2)  ... which brings me to your second question, which is based around games and subjectivity, which of course complicates things more.  There are people who will buy the Vita and think that it's not too expensive and worth every penny for the hardware and the games it plays.  Then there are some who want the games but feel it costs too much, some who like the hardware but don't think the games warrant the price, etc.  Basically it comes down to $250 is more than the masses are willing to pay for a handheld game system, even if some feel it has great games...

3) ... which brings me to point three:  the iPad.  Yes, it's expensive (and overpriced IMO), but the device does a lot of things, which to many people does warrant the price.  The Vita is primarily a game system, which IMO plays vastly superior games than tablets and smartphones, but like it or not, tablets and smartphones do play games... and do a lot more as well.  This is why I think price is a big factor in handhelds being successful in today's market; at $250, only the most dedicated gamers will bring in the sales of dedicated gaming handhelds, even if the game library is alluring.

Thanks. But question @ bold. Even if it's during the holidays, and there are 3 must-have games like Mario 3DL, MK7 and MH out all nearly at the same time? Does it really take that dedicated a gamer to bite? Why can home consoles sell at 250$ but not portables? Aren't these systems bought for their games? I don't see at this point in the history of gaming why a home console can offer a more compelling experience than a portable, at the level we are in portable processing and graphics power. This is an honest question (not rhetorical).

In your answer, forget the whole TV versus portable experience argument if you can, since some people like the comfort of taking their gaming anywhere over playing on a big screen. But you can touch on it if you'll argue demographics (which demographics prefers playing tv screens, and in which country).



happydolphin said:
archbrix said:

at $250, only the most dedicated gamers will bring in the sales of dedicated gaming handhelds, even if the game library is alluring.
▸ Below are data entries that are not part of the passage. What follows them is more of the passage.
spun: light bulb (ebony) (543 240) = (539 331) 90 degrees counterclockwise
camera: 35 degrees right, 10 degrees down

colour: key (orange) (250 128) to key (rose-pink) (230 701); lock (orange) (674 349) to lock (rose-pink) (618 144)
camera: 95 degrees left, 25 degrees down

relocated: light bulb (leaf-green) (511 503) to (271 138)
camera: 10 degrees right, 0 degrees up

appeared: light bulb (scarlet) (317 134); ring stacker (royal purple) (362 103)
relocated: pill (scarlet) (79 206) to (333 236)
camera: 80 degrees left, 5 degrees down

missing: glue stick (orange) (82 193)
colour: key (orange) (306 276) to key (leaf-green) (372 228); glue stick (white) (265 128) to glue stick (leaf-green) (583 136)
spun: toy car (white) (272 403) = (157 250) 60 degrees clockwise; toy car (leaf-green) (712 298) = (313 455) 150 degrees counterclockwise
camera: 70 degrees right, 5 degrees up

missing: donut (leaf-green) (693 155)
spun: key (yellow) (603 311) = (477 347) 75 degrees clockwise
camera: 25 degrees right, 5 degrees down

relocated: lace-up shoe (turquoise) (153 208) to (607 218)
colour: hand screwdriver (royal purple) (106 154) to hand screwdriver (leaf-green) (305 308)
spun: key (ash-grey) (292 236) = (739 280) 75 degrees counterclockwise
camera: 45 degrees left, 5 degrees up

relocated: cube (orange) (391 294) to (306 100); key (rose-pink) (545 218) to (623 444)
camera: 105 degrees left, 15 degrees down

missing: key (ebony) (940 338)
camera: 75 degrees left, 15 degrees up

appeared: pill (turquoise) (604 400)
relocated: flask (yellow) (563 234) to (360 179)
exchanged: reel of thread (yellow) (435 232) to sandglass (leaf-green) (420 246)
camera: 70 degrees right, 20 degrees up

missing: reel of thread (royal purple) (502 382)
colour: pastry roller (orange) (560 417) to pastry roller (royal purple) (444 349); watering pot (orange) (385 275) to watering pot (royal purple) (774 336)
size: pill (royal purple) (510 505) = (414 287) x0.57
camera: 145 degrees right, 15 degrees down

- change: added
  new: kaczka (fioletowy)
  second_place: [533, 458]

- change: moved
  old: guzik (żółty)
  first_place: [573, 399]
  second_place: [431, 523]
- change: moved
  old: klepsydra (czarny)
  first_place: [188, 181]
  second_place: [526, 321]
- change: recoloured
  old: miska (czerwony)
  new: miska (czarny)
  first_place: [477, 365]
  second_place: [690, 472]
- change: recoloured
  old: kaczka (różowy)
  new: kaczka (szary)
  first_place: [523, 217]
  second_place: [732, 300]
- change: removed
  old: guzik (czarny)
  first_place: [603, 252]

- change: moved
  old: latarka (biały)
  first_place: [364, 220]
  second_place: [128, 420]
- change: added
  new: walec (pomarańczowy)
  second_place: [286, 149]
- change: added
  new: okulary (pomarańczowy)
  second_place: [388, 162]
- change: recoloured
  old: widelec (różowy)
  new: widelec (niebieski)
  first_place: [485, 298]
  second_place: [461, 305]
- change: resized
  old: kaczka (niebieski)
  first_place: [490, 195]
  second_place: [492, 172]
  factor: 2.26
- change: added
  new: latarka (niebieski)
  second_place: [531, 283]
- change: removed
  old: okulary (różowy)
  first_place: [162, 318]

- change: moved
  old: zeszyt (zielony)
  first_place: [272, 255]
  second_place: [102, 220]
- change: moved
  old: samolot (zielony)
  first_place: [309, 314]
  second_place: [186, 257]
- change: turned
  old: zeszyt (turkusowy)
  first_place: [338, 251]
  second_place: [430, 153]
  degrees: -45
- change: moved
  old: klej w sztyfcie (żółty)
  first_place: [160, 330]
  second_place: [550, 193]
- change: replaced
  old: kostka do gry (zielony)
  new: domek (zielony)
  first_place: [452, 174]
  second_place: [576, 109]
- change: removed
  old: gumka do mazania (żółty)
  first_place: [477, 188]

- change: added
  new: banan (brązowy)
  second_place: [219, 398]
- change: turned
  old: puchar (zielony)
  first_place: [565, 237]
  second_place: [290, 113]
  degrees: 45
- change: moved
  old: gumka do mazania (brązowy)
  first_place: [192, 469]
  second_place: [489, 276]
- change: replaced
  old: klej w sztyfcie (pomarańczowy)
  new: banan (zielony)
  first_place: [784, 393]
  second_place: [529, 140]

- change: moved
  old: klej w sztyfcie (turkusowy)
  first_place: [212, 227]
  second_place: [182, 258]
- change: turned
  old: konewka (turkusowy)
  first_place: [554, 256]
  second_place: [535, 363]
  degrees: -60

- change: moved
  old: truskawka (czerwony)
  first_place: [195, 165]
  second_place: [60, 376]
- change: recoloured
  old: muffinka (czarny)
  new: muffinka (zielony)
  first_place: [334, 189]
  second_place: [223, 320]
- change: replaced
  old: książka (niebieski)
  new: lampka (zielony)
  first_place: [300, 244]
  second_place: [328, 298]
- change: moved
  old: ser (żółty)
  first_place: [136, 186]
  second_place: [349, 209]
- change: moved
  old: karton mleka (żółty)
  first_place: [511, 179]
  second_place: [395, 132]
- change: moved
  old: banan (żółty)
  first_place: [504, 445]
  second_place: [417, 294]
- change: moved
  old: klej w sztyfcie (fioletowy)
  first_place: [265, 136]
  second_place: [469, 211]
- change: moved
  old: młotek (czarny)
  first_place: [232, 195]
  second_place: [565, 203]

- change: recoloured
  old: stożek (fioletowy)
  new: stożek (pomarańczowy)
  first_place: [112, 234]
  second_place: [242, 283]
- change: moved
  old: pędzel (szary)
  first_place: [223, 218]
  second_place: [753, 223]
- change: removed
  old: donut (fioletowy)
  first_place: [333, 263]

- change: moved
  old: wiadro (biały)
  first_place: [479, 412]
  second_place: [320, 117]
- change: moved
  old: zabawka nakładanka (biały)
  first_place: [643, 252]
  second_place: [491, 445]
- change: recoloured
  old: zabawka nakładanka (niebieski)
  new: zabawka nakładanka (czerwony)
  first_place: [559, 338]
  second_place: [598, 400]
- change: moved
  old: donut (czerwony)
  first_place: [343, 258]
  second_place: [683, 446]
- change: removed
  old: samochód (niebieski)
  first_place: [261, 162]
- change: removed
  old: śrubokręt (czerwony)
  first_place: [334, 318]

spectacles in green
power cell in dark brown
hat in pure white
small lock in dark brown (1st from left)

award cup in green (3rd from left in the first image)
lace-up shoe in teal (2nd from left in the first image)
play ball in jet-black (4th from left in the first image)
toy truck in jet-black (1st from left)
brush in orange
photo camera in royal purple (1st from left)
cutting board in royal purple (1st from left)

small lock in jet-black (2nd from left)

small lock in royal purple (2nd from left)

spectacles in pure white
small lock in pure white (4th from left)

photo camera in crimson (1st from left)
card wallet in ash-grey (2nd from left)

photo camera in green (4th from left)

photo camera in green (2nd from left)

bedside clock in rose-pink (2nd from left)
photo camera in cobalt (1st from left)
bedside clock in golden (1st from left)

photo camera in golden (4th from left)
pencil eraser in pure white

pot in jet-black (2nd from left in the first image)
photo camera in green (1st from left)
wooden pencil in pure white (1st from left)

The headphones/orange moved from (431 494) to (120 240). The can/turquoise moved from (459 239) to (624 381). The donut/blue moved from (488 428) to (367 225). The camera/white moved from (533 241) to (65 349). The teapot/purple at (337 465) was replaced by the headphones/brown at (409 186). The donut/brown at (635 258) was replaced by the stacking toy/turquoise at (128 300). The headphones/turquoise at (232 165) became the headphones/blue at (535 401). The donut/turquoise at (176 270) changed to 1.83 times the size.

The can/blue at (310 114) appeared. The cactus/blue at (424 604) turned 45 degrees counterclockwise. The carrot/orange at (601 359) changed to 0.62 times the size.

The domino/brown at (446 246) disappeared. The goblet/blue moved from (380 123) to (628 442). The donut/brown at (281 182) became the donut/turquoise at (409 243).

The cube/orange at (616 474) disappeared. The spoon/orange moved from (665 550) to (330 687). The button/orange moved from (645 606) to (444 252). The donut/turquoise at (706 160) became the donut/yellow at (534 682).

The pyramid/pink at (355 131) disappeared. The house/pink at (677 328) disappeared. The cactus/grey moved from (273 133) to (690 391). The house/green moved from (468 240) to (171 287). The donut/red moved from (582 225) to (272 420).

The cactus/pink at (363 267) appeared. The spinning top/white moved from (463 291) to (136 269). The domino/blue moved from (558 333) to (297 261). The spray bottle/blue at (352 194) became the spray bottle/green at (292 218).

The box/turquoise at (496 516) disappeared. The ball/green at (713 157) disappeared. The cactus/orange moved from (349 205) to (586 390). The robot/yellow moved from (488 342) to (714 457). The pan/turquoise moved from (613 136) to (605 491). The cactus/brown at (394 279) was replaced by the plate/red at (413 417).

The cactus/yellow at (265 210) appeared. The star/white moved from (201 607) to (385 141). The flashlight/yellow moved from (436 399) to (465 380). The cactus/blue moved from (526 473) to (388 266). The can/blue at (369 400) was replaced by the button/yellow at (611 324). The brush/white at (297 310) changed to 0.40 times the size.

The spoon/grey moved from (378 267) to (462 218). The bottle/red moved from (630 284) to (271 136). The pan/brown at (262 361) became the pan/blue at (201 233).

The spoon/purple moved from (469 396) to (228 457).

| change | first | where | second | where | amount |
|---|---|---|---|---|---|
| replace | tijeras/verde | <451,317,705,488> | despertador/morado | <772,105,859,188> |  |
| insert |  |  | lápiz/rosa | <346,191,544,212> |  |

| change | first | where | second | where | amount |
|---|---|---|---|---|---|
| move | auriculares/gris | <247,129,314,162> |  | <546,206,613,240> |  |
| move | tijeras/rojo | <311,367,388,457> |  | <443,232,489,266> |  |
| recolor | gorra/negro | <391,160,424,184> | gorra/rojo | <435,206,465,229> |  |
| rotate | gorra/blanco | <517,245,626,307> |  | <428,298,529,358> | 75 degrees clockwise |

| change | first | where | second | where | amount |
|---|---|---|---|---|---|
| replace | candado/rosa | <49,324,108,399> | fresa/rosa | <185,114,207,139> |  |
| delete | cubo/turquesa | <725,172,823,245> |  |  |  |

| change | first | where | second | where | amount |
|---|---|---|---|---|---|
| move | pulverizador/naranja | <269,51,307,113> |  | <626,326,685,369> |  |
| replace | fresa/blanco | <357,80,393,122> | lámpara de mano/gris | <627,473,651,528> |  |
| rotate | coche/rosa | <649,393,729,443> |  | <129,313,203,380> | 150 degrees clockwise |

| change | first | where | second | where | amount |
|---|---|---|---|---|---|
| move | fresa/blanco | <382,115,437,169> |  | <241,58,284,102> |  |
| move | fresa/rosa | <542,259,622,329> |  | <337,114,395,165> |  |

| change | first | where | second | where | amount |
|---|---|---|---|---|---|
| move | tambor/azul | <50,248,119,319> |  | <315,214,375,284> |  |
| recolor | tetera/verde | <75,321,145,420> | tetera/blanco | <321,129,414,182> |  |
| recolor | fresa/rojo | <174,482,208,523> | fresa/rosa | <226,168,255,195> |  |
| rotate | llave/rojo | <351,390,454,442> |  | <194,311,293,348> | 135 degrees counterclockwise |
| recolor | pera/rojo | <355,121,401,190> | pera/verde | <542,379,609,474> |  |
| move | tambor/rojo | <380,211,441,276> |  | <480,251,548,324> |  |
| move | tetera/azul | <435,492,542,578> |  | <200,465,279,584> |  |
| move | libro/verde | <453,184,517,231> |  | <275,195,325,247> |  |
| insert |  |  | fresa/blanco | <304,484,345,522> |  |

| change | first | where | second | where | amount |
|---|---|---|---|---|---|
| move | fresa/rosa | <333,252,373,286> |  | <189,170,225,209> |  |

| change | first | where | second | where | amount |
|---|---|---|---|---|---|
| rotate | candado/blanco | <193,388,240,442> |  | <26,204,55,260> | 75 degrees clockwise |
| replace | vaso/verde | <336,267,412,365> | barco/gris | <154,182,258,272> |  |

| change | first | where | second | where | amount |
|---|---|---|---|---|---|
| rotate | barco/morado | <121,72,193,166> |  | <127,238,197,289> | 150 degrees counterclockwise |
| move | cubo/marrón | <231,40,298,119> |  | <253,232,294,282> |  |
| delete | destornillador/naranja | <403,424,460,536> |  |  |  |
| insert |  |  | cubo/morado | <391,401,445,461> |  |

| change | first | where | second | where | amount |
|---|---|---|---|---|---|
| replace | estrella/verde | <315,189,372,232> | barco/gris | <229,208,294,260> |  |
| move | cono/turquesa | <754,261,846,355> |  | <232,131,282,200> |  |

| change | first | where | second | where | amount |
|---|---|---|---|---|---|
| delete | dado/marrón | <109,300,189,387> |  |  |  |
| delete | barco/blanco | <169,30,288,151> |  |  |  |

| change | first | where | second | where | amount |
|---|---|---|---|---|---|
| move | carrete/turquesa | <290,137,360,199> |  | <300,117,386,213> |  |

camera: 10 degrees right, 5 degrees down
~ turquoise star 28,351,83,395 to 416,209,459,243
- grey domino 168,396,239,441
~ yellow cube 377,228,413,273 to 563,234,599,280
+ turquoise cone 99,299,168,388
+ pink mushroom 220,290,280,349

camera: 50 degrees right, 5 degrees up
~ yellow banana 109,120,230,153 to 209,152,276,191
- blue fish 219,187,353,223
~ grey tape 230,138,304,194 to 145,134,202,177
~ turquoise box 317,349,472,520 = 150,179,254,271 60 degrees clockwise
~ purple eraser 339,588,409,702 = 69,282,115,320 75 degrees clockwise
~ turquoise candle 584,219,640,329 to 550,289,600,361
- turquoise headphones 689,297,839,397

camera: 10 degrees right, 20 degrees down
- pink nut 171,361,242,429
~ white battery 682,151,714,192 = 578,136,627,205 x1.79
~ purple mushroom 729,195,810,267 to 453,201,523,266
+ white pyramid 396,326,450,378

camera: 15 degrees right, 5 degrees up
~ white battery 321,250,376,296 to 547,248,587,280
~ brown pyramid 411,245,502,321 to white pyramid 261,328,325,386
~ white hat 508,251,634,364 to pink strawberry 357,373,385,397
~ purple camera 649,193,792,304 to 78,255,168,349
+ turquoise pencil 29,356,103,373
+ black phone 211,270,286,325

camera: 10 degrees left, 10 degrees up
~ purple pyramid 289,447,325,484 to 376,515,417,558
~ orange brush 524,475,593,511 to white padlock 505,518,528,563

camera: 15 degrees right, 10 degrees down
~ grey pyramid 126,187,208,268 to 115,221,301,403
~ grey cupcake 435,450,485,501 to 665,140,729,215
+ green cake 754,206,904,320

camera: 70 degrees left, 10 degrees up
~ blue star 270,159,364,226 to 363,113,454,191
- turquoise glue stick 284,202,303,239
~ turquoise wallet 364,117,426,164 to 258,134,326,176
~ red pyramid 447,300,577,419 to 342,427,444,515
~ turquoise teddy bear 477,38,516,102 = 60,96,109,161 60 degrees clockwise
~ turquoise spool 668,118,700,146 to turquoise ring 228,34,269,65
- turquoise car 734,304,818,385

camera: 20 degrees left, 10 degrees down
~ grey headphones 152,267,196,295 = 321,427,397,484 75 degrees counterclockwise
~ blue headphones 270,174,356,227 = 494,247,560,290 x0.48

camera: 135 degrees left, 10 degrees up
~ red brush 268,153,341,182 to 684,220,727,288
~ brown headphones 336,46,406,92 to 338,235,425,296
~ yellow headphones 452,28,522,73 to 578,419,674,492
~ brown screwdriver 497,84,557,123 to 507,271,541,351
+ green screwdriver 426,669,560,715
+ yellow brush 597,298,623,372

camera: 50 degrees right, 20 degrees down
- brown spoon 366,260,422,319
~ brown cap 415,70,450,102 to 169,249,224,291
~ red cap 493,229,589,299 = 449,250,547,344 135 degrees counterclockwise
Thanks. But question @ bold. Even if it's during the holidays, and there are 3 must-have games like Mario 3DL, MK7 and MH out all nearly at the same time? Does it really take that dedicated a gamer to bite? Why can home consoles sell at 250$ but not portables? Aren't these systems bought for their games? I don't see at this point in the history of gaming why a home console can offer a more compelling experience than a portable, at the level we are in portable processing and graphics power. This is an honest question (not rhetorical).

In your answer, forget the whole TV versus portable experience argument if you can, since some people like the comfort of taking their gaming anywhere over playing on a big screen. But you can touch on it if you'll argue demographics (which demographics prefers playing tv screens, and in which country).

With those games, during the holidays many people would bite, but pre and post holiday season the sales would stagnate.

The console price vs handheld price (I believe) is due to many factors.  For one, as beautiful as PSV graphics are, they're still not 360 or PS3 and they're not made for glorious HD on a 50+ inch TV with surround sound for (most importantly) many to enjoy.  Many people can participate with a single game console (plus controllers), whereas a single handheld is for a single individual.  Adding another handheld into the mix for multiplayer obviously costs a lot more.

Bringing in demographics as an example though is quite interesting.  In Japan, handhelds trump consoles (possibly even when gaming at home), in the west it is the opposite.  We tend to like our console type games on our TVs and our simpler affairs on our handhelds.  Of course, handhelds have their advantage of portablility, and many (like me) enjoy console type games as well as simpler games on the go, but when the price is too expensive for the masses to invest, many are content with their tablets/smartphones.  This is why I do believe that an accessible price (less than $200) for a handheld is very important.